Sunday, August 16, 2009

Quantifiable Living: Levels of trash

How it works: In a similar vein to the "Levels of Cleanliness" scale, the levels of trash scale indicates how gross a unit (bag, dumpsterload, heap) of trash is.

Unlike the "levels of cleanliness," the levels of trash uses a word-ranking scale rather than a number-ranking scale. This is the most efficient method for indicating all factors involved in determining a unit of trash's "grossness," which include sliminess, leakiness, smell and innate human revulsion (that is, the amount of natural disgust one feels at the trash's contents).

The appropriate words for describing trash will be listed from least to most offensive, with descriptions of sliminess (S), leakiness (L), smell (Sm) and innate human revulsion (IHR) to follow.


Rubbish: may be kept in a "bin"; may include such items as brightly colored candy wrappers or cake boxes; (S) contains no slimy items, (L) no leaky items, and therefore (Sm) does not smell and (IHR) does not provoke revulsion.


Paper waste: may be kept in a "waste basket"; may include all manner of papers; (S) contains no slimy items, (L) no leaky items, and therefore (Sm) does not smell; however, "paper waste" may contain distasteful photos of oneself or others, or evidence of fraud or embezzlement, each of which promote (IHR) and increase overall disgust.


Trash: must be kept in a "bag," which may be kept in a "container"; may include any item discarded by an individual or household, such as old broken toys and electronic equipment, clothes, leftover food from the fridge, and all paper waste and rubbish; on average, (S) will include old coffee grounds and perhaps a banana peel, (L) an old juice box drink and possibly leftover moldy meatloaf discarded still in its container, which will cause it to smell (Sm) approximately as bad as one's breath the morning after eating onions with dinner or a skunk spray from a mile away, all of which will increase revulsion (IHR) to the point of curling one's lip when asked to take the bag out.

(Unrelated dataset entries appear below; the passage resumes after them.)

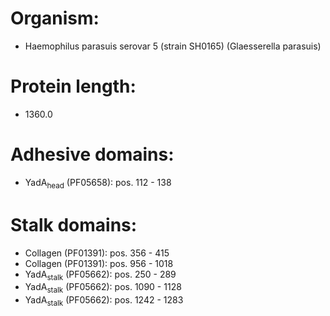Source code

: * Organism:
- Haemophilus parasuis serovar 5 (strain SH0165) (Glaesserella parasuis)
* Protein length:
- 1360.0
* Adhesive domains:
- YadA_head (PF05658): pos. 112 - 138
* Stalk domains:
- Collagen (PF01391): pos. 356 - 415
- Collagen (PF01391): pos. 956 - 1018
- YadA_stalk (PF05662): pos. 250 - 289
- YadA_stalk (PF05662): pos. 1090 - 1128
- YadA_stalk (PF05662): pos. 1242 - 1283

Garbage: typically kept in a "bag," which may be kept in a "can" or "dumpster"; may include all manner of trash, with additional spoiled and leftover food contents such as chicken bones and innards, moldy yogurt three weeks past its expiration date, old tea bags, and failed stew experiments; on average, (S) will include items that ooze and cause one to immediately wash one's hands after contact, (L) will be barely contained by the bag and pool visibly at the bottom, causing one to run the bag to the curb "before it explodes," (Sm) will smell as bad as one's breath the morning after eating Doritos for dinner, or a dead skunk in the middle of the street in front of one's home. The revulsion (IHR) provoked by the sight of this discarded material will cause one to wince in physical pain.


Refuse: may be kept in a "can," "dumpster," or "container"; may include all garbage contents with the additional content of human bodily material such as vomit or items used to clean up vomit; (Sm) will smell as bad as one's breath the morning after bathing in garlic-parmesan sauce, or a dead squirrel slowly decaying in one's car engine. The innate human revulsion (IRH) in encountering these levels of slime, leakiness and smell will cause one to almost, but not quite, add to the waste content of the container.


Industrial-grade waste materials: must be kept in an industrial "drum," specialized "dumpster," "landfill" or "secret toxic waste dumpsite"; may include all manner of radioactive material, or, on the other end of the spectrum, all manner of animal offal, bones, parts and blood; (S) will cover part or all of one's body at some point in the disposal process; (L) will certainly leak, possibly in toxic quantities; (Sm) will cause one to physically lose the sense of smell, or else pass out, or both; will cause long-term madness in individuals with prolonged contact with the materials and blackouts in individuals with momentary contact. Repressed memories of such contact will resurface throughout one's life.



Elaborations: Special circumstances may also require the use of a word for discarded materials, from rubbish to refuse, that are not properly contained in garbage containers. There is a particular word for uncontained trash, which may or may not be repulsive ("litter"), described below.

Because seeing trash on the street increases IHR unnaturally, without increasing sliminess, leakiness or smelliness, the best way to measure litter's level of trash is to deposit it in an appropriate receptacle and then use the normal scale for levels of trash.

For your convenience, here is an addendum definition of "litter."

Litter: free-floating discarded items, ranging from receipts and musical theater ticket stubs to banana peels and dead scavenger animals (rats, pigeons). To be properly ranked, litter items must be placed in an appropriate trash receptacle.